OPINION: Improved results but more challenges

Phiri Cawe

According to the Education Department, the class of 2019 registered an overall pass percentage of 81.3%, which is an improvement of 3.1% over the performance of the 2018 cohort and is the highest pass percentage recorded in the past 25 years.

This must be celebrated. And considering disturbances like the load shedding experienced during the examinations, the matriculants must be congratulated on persevering and passing their exam. That said, on paper the results are great but is it like that in reality?

And I question whether we should trust the matric results and if there is any value attached to them?

I am not sure and it will take me time to wrap my head around matric results. But I am happy that our children are passing with distinction.

As the minister was standing on the podium announcing the results, I was deep in thought about children in the rural villages. I thought of my village that has had no high school since the beginning of last year.

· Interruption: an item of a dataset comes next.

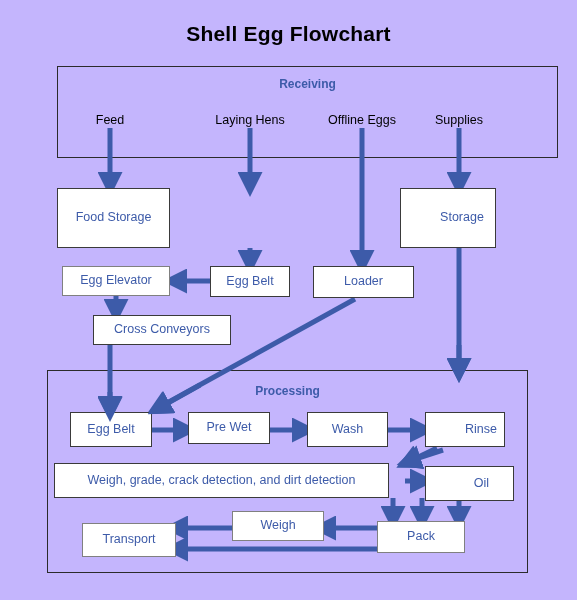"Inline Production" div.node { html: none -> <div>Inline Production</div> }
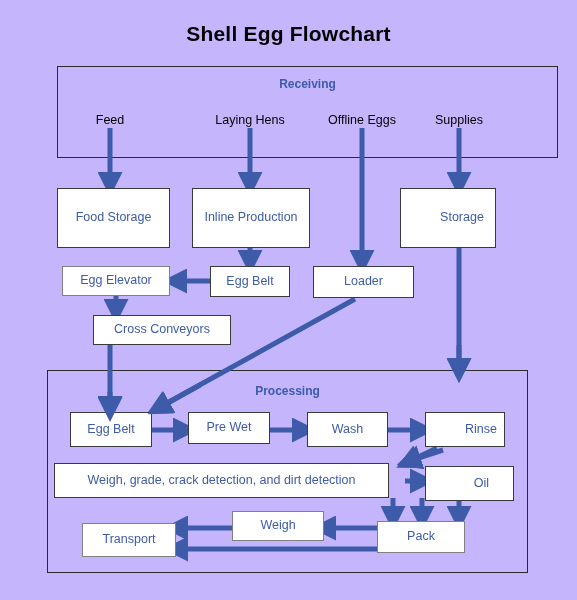"Pre Wet" div.node { height: 32px -> 18px }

According to villagers, the school was closed down because it was not performing well and attributed the poor performance to the lack of leadership at school. This, they said, had led to children opting to go to other schools and left a bad mark on rural education.

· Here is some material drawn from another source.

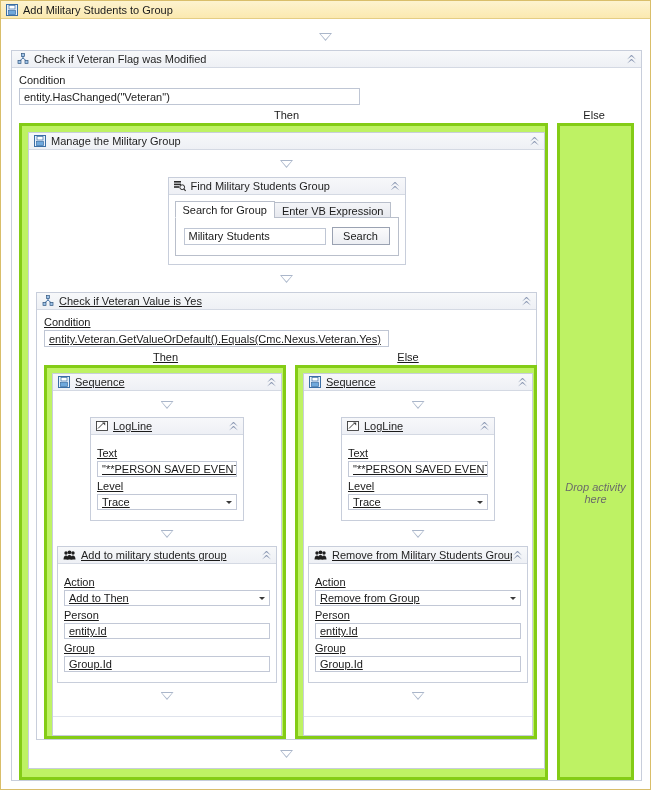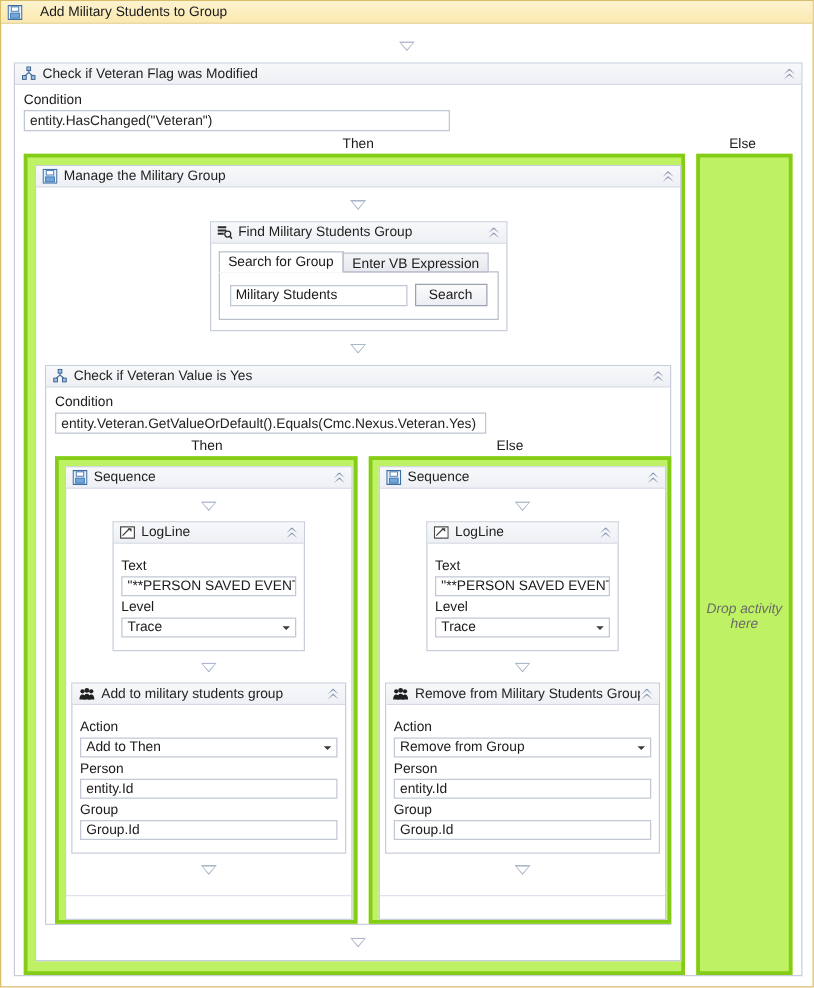"Add Military Students to Group" #root-hdr .ttl { margin-left: 14px -> 5px }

What the villagers did not divulge, though, was whether the school was well resourced or not.

I also wonder whether, amid the great results, there were schools that had no passes at all. What about those which registered a less than 20% pass rate? What are the interventions prepared for such schools?

The truth is, poorly performing schools were badly resourced.

Township or rural school will never match the private schools.

Teachers are challenged at the public schools. Classes have up to 45 to 50 pupils in one class while in private schools you have 10 to 16 pupils in a class.

These are problems the government needs to fix. Teachers at public schools are not only facing huge numbers in class but crime, unruly children and parents who couldn’t care less and see schools as dumping places for their children.

The current results are good. But if only 28% qualify for varsity, I have my doubts.

Among the challenges that some of the pupils will be facing are money or university entrance. More will drop out not because they want to, but because their circumstances will force them to.

Some are already looking for jobs that are not even there for the most qualified people.

Then that leads us to question the value of the education we always encourage our children to have. I will suggest that they join the Technical and Vocational Education and Training colleges so they can learn practical skills and acquire scarce skills in the technical fields.

As for those who have not been successful this time round, let’s stand together and encourage them to pick up their heads and continue with their studies. They should know that failing is not the end of the world. May there be bursaries for all the varsity qualifiers so they could continue. We need no drop-outs for we have a lot of amapharaphara looming around the streets. Education-wise, we have a long road to go and match the needed standards.